Johannes Kreidler
product placements
When Brahms did it, it was art. When Negativland did it, it was funny. (And when 2 Live Crew did it to Roy Orbison, in a way, it was artfully funny.) But when Girl Talk’s Gregg Gillis plunders the entirety of recorded popular music and emerges with the perfect riff x to complement just the right lick y, somehow it’s borderline illegal calculus.
What your Modernist grandpa experimented with as “allusion” and your postmodern old man extolled as “pastiche,” the idea of the sample has peppered intelligent discourse since the last fin de siècle. And just as your kids won’t know a time without DRM, Auto-Tune, or reality television, the actual practice of sampling—for anyone post-Big Audio Dynamite at least—has always been around. Ever the fetishists, we’ve erected monuments to the masterpieces (Endtroducing [’96]), incinerated the duds (Vanilla Ice, Mariah Carey, et al.) and rushed with a scribe’s haste to compile those we fear posterity just won’t understand (Steinski’s recently released What Does It All Mean?).
Enter, stage richtig, German composer Johannes Kreidler. Depending on which music/IT nerd you read, there are between 260 and 300 noticeably sampled songs that constitute Girl Talk’s latest name-your-own-pricer Feed The Animals.
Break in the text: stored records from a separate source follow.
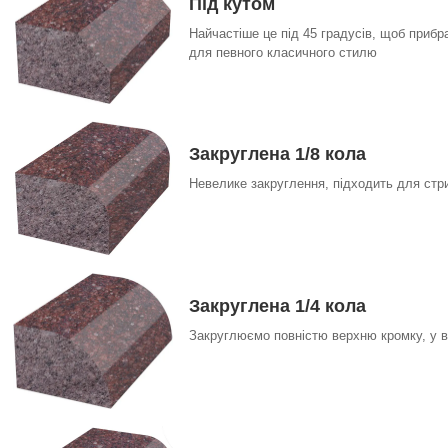
Під кутом
Найчастіше це під 45 градусів, щоб прибр
для певного класичного стилю
Закруглена 1/8 кола
Невелике закруглення, підходить для стри
Закруглена 1/4 кола
Закруглюємо повністю верхню кромку, у в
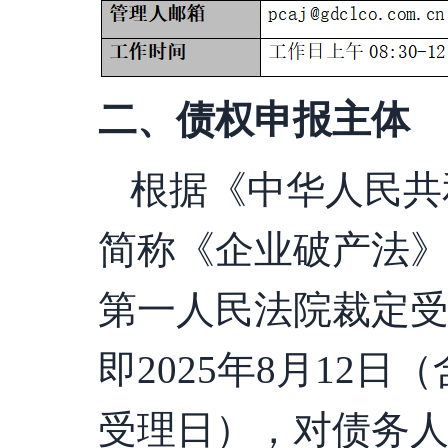
二、债权申报主体
根据《中华人民共
简称《企业破产法
第一人民法院
裁定
即
2025
年
8
月
12
日（
受理日），对债务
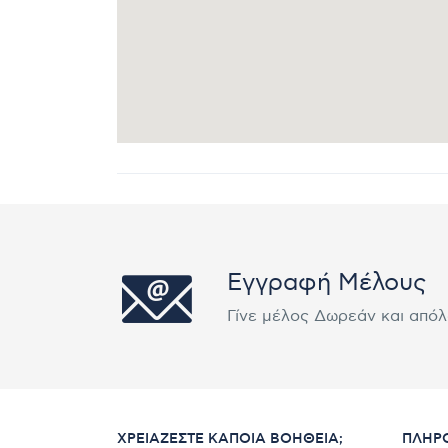
Εγγραφή Μέλους
Γίνε μέλος Δωρεάν και από
ΧΡΕΙΆΖΕΣΤΕ ΚΆΠΟΙΑ ΒΟΉΘΕΙΑ;
ΠΛΗΡ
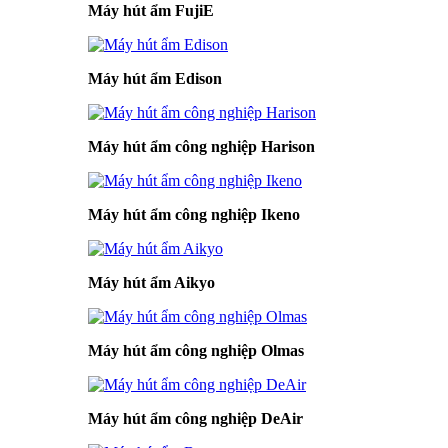
Máy hút ẩm FujiE
Máy hút ẩm Edison
Máy hút ẩm công nghiệp Harison
Máy hút ẩm công nghiệp Ikeno
Máy hút ẩm Aikyo
Máy hút ẩm công nghiệp Olmas
Máy hút ẩm công nghiệp DeAir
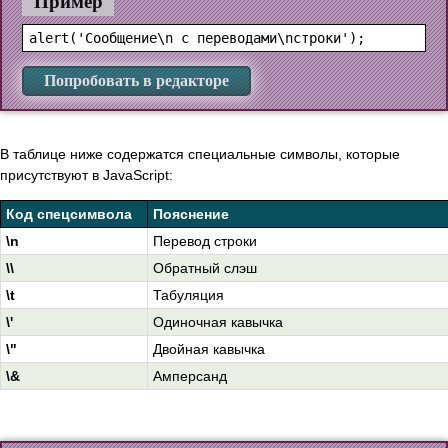
Пример
Попробовать в редакторе
В таблице ниже содержатся специальные символы, которые
присутствуют в JavaScript:
Код спецсимвола
Пояснение
\n
Перевод строки
\\
Обратный слэш
\t
Табуляция
\'
Одиночная кавычка
\"
Двойная кавычка
\&
Амперсанд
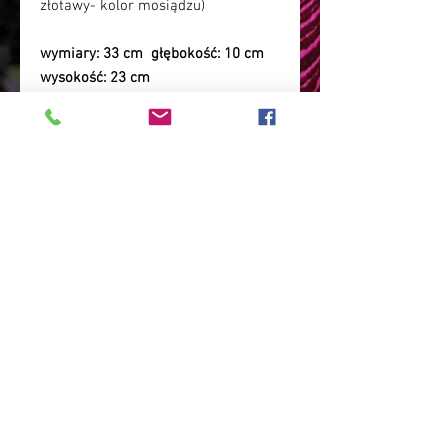
złotawy- kolor mosiądzu)
wymiary: 33 cm głębokość: 10 cm
wysokość: 23 cm
lampa od polskiego producenta /
polska sztuka/ polskie
rękodzieło/lampa witrażowa/ lampa
do salonu/ lampa do hotelu / lampa
elegancka/ lampa boho / lampa
Fibonacci/ lampa muszla/ lampa
Magedi/ Edward Magdziarz
POLITYKA ZWROTÓW
Czas na odstąpienie od umowy:14 dni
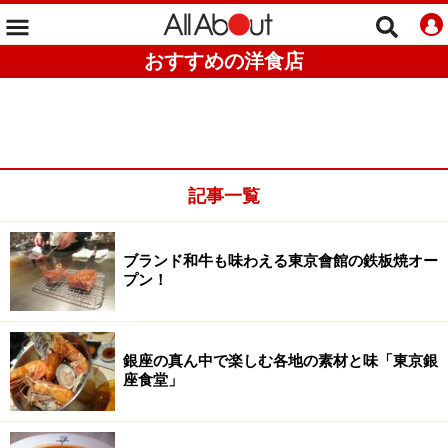
おすすめの洋食店
記事一覧
ブランド和牛も味わえる東京會館の鉄板焼オー
プン！
銀座の真ん中で楽しむ各地の素材と味「東京銀
座食堂」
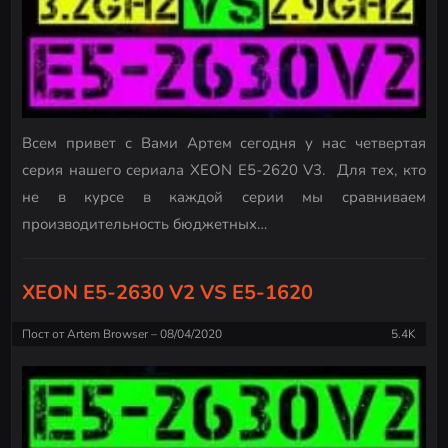
Всем привет с Вами Артем сегодня у нас четвертая
серия нашего сериала XEON E5-2620 V3. Для тех, кто
не в курсе в каждой серии мы сравниваем
производительность бюджетных…
XEON E5-2630 V2 VS E5-1620
Пост от
Artem Browser
08/04/2020
5.4K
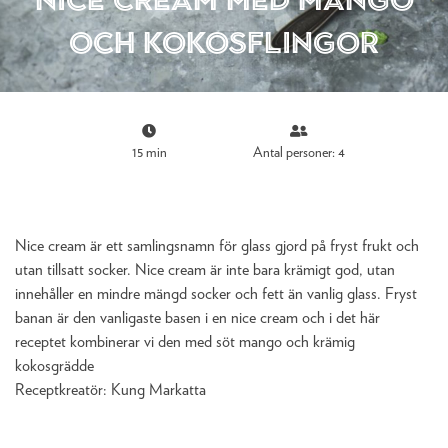
och kokosflingor
15 min
Antal personer: 4
Nice cream är ett samlingsnamn för glass gjord på fryst frukt och
utan tillsatt socker. Nice cream är inte bara krämigt god, utan
innehåller en mindre mängd socker och fett än vanlig glass. Fryst
banan är den vanligaste basen i en nice cream och i det här
receptet kombinerar vi den med söt mango och krämig
kokosgrädde
Receptkreatör:
Kung Markatta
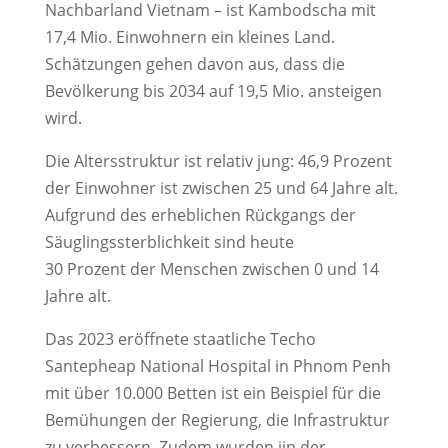
Nachbarland Vietnam – ist Kambodscha mit
17,4 Mio. Einwohnern ein kleines Land.
Schätzungen gehen davon aus, dass die
Bevölkerung bis 2034 auf 19,5 Mio. ansteigen
wird.
Die Altersstruktur ist relativ jung: 46,9 Prozent
der Einwohner ist zwischen 25 und 64 Jahre alt.
Aufgrund des erheblichen Rückgangs der
Säuglingssterblichkeit sind heute
30 Prozent der Menschen zwischen 0 und 14
Jahre alt.
Das 2023 eröffnete staatliche Techo
Santepheap National Hospital in Phnom Penh
mit über 10.000 Betten ist ein Beispiel für die
Bemühungen der Regierung, die Infrastruktur
zu verbessern. Zudem wurden iin der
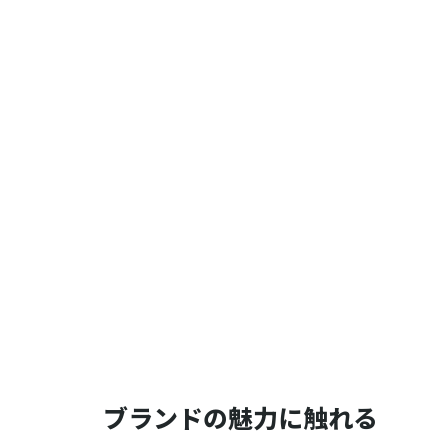
ブランドの魅力に触れる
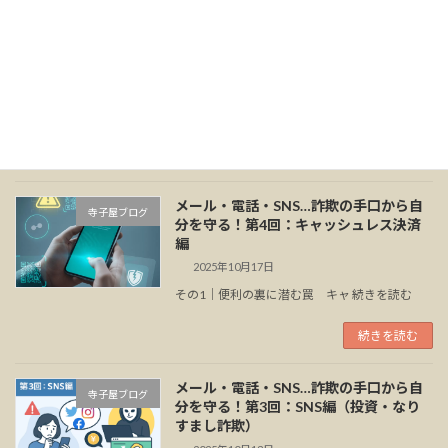
メール・電話・SNS…詐欺の手口から自
寺子屋ブログ
分を守る！第4回：キャッシュレス決済
編
2025年10月22日
その2｜詐欺に負けない防御習慣 続きを読む
続きを読む
メール・電話・SNS…詐欺の手口から自
寺子屋ブログ
分を守る！第4回：キャッシュレス決済
編
2025年10月17日
その1｜便利の裏に潜む罠 キャ 続きを読む
続きを読む
メール・電話・SNS…詐欺の手口から自
寺子屋ブログ
分を守る！第3回：SNS編（投資・なり
すまし詐欺）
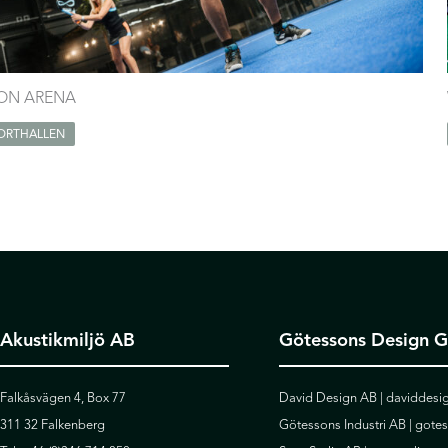
ION ARENA
ORTHALLEN
Akustikmiljö AB
Götessons Design 
Falkåsvägen 4, Box 77
David Design AB |
daviddesig
311 32 Falkenberg
Götessons Industri AB |
gote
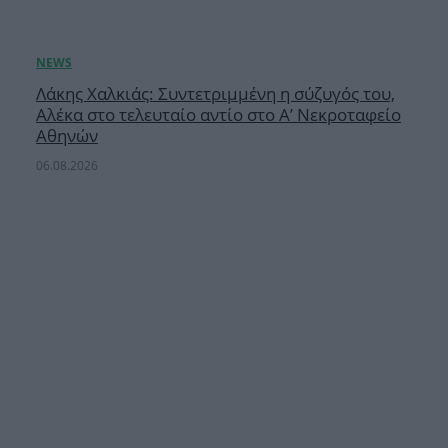
Λάκης Χαλκιάς: Συντετριμμένη η σύζυγός του,
Αλέκα στο τελευταίο αντίο στο Α’ Νεκροταφείο
Αθηνών
06.08.2026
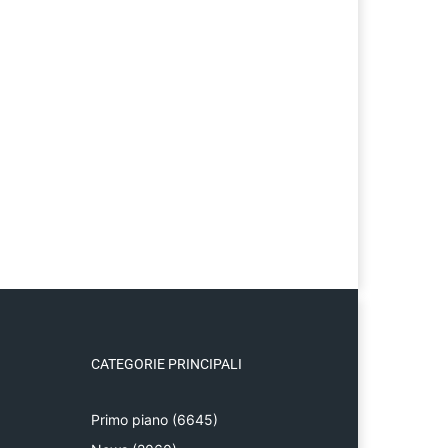
CATEGORIE PRINCIPALI
Primo piano
(6645)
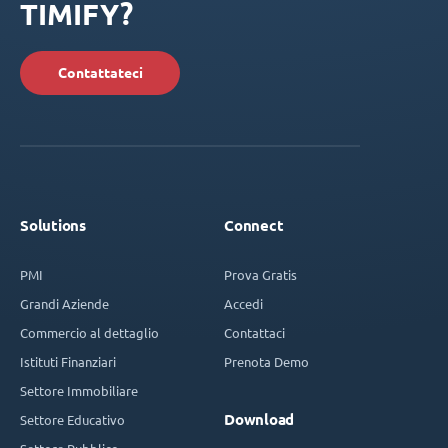
TIMIFY?
Contattateci
Solutions
Connect
PMI
Prova Gratis
Grandi Aziende
Accedi
Commercio al dettaglio
Contattaci
Istituti Finanziari
Prenota Demo
Settore Immobiliare
Download
Settore Educativo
On Herr Kreidler’s newest single “product placements” there are precisely 70,200. And in a laborious (i.e. hilarious) coup, each sample is fully registered, on paper, with Germany’s überstrict licensing agency Gesellschaft für musikalische Aufführungs und mechanische Vervielfältigungsrechte (GEMA for short; imagine a disgruntled wing of ASCAP or a guerrilla faction of BMI). But wait, here’s the real punchline: Kreidler’s “Product Placement” is only 33 seconds long.
With roughly 2,127 samples every second, it’s a cognitive mess indeed. Akin to a too eager turn of a shortwave radio dial, you will not hear snippets of your favorite Flo Rida jam here or an obscure Yo La Tengo WFMU broadcast there. Boiled down beyond the marrow, Kreidler’s piece—in all its aphoristic and conceptual beauty—exists as pure, unadulterated digital information. And regardless of its legality, the message inherent in that information is more than clear: the sample has become this generation’s guitar.